In his first 18 months on the job, Okuda implemented some drastic changes. In a country where lifetime employment is consistent with the culture, he replaced nearly one-third of Toyota's highest-ranking executives. He revamped Toyota's long-standing promotion system based on seniority, adding performance as a factor. Some outstanding performers moved up several management levels at one time-something unheard of in the history of the company.
Okuda also worked with the company's vehicle designers to increase the speed at which a vehicle went from concept to market. What once took 27 months was shortened to 18. Under his leadership Toyota was making a custom car within five days of receiving an order.
Finally, Okuda is using the visibility of his job to address larger societal issues facing all Japanese businesses. For instance, he accused Japan's Finance Ministry of trying to destroy the auto industry by driving up the yen's value.

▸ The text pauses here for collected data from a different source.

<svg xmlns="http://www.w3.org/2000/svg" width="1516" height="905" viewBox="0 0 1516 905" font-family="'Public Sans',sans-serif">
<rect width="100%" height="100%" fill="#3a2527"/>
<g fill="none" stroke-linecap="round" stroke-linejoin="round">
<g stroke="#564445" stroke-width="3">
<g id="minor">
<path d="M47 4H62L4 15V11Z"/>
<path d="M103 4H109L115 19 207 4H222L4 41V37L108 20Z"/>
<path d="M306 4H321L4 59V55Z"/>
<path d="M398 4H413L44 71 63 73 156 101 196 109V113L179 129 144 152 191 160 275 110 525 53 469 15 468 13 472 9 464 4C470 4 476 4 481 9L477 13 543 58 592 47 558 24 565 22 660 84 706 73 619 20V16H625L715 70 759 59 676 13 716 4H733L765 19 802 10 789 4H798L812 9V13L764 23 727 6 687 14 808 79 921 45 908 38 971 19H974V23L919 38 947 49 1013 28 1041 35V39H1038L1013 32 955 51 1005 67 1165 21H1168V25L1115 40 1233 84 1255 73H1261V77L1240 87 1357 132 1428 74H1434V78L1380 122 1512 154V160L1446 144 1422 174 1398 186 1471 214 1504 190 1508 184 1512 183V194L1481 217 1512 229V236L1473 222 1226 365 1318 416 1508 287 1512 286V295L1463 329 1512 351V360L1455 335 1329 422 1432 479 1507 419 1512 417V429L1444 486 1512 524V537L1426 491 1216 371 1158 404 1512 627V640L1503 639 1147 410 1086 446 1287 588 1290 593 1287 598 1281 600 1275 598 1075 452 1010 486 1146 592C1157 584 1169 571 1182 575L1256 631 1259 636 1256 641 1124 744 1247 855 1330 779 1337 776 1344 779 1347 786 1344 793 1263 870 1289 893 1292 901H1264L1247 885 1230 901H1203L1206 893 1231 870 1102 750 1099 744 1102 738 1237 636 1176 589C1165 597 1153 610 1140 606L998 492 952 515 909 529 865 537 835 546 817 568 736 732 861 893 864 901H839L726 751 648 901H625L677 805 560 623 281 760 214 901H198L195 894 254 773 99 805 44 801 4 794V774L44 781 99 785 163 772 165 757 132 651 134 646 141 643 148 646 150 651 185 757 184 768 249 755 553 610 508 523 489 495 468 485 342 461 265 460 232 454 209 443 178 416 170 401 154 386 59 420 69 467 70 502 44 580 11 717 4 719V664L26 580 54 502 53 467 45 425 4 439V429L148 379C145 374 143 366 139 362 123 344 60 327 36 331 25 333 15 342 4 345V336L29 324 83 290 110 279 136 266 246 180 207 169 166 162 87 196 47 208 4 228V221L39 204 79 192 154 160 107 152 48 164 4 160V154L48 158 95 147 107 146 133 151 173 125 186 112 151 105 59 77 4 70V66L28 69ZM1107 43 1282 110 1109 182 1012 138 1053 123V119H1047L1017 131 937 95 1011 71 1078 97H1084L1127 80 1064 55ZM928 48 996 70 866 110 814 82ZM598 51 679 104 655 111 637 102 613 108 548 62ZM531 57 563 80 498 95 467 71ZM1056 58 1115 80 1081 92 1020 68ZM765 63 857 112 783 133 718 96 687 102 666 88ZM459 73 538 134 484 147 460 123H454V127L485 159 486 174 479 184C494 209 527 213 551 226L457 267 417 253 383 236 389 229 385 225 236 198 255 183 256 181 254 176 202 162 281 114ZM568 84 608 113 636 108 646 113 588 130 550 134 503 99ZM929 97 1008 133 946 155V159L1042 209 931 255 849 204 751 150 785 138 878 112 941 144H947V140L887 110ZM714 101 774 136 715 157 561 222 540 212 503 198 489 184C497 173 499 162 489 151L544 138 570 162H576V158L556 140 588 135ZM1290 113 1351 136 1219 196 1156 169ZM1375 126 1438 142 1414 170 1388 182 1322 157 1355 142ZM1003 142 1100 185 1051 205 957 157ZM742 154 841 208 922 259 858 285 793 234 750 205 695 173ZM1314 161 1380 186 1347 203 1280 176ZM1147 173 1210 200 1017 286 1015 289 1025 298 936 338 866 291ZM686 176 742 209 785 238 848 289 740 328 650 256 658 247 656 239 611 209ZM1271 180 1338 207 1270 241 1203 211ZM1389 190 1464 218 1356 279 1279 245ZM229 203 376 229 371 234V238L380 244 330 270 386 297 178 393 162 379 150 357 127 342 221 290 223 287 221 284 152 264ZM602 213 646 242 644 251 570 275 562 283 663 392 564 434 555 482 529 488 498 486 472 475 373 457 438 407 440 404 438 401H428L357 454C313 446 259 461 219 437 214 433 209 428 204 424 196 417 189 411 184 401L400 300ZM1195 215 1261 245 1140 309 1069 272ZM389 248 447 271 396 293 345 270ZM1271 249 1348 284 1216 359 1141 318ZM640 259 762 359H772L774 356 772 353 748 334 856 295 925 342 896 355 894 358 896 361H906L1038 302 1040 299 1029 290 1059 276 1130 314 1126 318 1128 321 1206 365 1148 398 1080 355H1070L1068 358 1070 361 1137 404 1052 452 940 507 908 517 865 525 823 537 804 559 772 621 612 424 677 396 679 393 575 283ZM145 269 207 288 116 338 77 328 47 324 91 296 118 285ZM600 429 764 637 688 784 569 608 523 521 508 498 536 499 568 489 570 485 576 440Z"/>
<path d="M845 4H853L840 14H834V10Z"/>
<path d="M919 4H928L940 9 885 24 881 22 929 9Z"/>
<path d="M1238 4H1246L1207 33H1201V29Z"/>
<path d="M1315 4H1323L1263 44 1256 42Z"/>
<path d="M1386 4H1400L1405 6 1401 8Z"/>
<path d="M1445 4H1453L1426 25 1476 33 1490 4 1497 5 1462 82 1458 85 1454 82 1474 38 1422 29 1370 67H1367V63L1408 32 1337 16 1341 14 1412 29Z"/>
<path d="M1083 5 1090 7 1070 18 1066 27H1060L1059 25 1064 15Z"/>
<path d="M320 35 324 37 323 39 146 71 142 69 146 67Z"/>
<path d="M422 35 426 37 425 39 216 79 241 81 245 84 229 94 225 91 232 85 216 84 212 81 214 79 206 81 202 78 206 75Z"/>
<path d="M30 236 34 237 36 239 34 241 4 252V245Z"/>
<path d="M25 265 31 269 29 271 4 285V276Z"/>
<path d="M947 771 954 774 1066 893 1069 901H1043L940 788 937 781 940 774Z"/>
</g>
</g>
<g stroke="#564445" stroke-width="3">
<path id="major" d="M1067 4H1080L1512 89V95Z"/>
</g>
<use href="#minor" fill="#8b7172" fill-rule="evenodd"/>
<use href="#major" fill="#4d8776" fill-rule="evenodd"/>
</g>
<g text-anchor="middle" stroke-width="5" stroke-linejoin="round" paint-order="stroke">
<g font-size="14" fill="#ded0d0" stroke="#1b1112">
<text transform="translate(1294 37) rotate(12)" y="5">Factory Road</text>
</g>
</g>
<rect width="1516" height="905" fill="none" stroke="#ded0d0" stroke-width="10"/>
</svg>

And he has been an audible voice in the country, condemning the lax lending practices that forced Japanese banks to write off billions of dollars in bad loans that led, in part, to that country's economic crisis in the late 1990s and early 2000.
Unfortunately, some of Okuda's actions may have backfired. Speculation that he overstepped his boundary at times by his blunt demands for change and his refusal to bail out other members of the Toyota keiretsu may have offended the founding Toyoda family, leading to his removal as president of the company in June 1999. However, even though he was no longer president of the company, his strategic leadership helped him to be appointed to the chairman's job.
Question 1 How would you describe Hiroshi Okuda's personality and leadership style?
Question 2 When a company is in crisis, do you believe that a change in leadership style is required to turn the company around? Discuss by focusing on Kurt Lewin's three-step change model.